Until Clinton, presidents had all been, well, Dads. You could see Eisenhower or Johnson telling you no TV until you did your chores. Nixon and George H.W. Bush? Sourpuss dads who would never give you the keys to the family Buick. But at least they could read a Teleprompter.

Then came Clinton, whom one commentator called our first "brother figure" president. He was the sibling who always caused the family grief-getting fired, borrowing money from Mom, and getting girlfriend after girlfriend pregnant, until he finally straightens out and, against all odds, gets elected president of the United States, smirking at us even at his inauguration. The one thing you don't expect from brothers is oratory. Noogies, maybe. But not great speechmaking.

So the world changed from one willing to be enthralled by great speakers to one where empty platitudes with the caloric worthiness of potato chips and soda rule. It's almost as though our leaders are afraid of looking too detached, too adult, even too presidential. They'd rather be remembered for style, not substance; for their cool demeanor, not their warm zeal. And as a result, people have tuned politicians out.
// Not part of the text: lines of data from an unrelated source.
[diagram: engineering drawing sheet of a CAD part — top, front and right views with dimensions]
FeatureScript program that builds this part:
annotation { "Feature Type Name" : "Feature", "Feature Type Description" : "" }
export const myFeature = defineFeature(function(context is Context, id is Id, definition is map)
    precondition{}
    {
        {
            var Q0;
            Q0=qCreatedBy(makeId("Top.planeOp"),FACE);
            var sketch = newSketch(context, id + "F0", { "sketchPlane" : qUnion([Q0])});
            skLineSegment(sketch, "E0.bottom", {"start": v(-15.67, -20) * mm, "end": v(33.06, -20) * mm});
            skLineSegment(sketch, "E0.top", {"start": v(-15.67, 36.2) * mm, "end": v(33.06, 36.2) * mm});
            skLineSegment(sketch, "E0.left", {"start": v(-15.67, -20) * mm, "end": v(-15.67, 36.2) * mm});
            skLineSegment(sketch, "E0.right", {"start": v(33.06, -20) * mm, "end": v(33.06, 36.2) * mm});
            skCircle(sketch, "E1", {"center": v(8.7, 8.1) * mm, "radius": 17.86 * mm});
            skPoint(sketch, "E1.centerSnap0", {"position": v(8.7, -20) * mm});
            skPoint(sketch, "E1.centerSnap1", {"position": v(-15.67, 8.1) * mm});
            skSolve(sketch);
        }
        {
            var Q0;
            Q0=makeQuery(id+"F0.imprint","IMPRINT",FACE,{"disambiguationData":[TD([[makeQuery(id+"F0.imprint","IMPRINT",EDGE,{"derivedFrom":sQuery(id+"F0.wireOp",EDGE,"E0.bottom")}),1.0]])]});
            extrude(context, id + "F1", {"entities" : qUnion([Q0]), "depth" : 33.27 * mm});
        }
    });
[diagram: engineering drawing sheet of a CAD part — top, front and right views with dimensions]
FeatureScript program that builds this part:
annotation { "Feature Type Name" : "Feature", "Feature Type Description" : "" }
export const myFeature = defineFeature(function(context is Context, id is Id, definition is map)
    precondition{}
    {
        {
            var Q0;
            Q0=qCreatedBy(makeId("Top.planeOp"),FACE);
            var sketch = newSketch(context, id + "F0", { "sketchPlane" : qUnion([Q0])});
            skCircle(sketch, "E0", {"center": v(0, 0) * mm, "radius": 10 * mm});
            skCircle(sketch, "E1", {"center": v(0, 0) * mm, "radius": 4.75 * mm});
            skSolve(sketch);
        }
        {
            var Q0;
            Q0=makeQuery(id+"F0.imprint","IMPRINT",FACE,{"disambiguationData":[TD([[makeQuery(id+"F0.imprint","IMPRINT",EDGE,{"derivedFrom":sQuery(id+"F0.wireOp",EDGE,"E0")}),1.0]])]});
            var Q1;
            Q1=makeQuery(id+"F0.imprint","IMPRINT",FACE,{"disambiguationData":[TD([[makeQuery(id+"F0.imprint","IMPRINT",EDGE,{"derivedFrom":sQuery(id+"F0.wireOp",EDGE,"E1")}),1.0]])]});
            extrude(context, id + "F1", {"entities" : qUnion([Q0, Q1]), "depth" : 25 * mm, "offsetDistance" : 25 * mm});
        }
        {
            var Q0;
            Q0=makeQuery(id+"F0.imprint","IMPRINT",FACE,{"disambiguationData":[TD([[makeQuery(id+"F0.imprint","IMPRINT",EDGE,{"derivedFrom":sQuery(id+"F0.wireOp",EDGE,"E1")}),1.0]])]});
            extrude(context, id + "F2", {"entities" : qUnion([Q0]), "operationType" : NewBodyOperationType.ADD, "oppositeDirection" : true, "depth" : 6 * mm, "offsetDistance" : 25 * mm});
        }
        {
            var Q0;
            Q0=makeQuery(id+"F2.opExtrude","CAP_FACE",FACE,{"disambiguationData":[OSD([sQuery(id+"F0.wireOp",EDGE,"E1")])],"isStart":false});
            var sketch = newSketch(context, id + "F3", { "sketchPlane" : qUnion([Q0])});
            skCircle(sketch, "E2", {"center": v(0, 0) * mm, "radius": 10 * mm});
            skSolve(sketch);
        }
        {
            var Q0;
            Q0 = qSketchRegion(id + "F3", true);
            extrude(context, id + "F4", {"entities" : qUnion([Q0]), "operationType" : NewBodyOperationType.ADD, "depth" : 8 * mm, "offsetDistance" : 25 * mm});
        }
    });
Terry Pearce, author of Leading Out Loud, talks about the difference between motivation and inspiration. Motivation, Pearce says, is about getting people to do things. Inspiration is about getting people to believe in things. Maybe our leaders have become so cynical that they believe in nothing greater than their own personal aspirations. They can motivate, but they can't inspire. Maybe because they lack true inspiration themselves.

Whatever the reason, it's a poorer world that lacks in eloquence. I've never heard anyone speak of receiving a life-changing tweet or a transformation-triggering text. Not gonna happen. The real problem today is that even though our leaders have pretty much nothing to say, they won't shut up.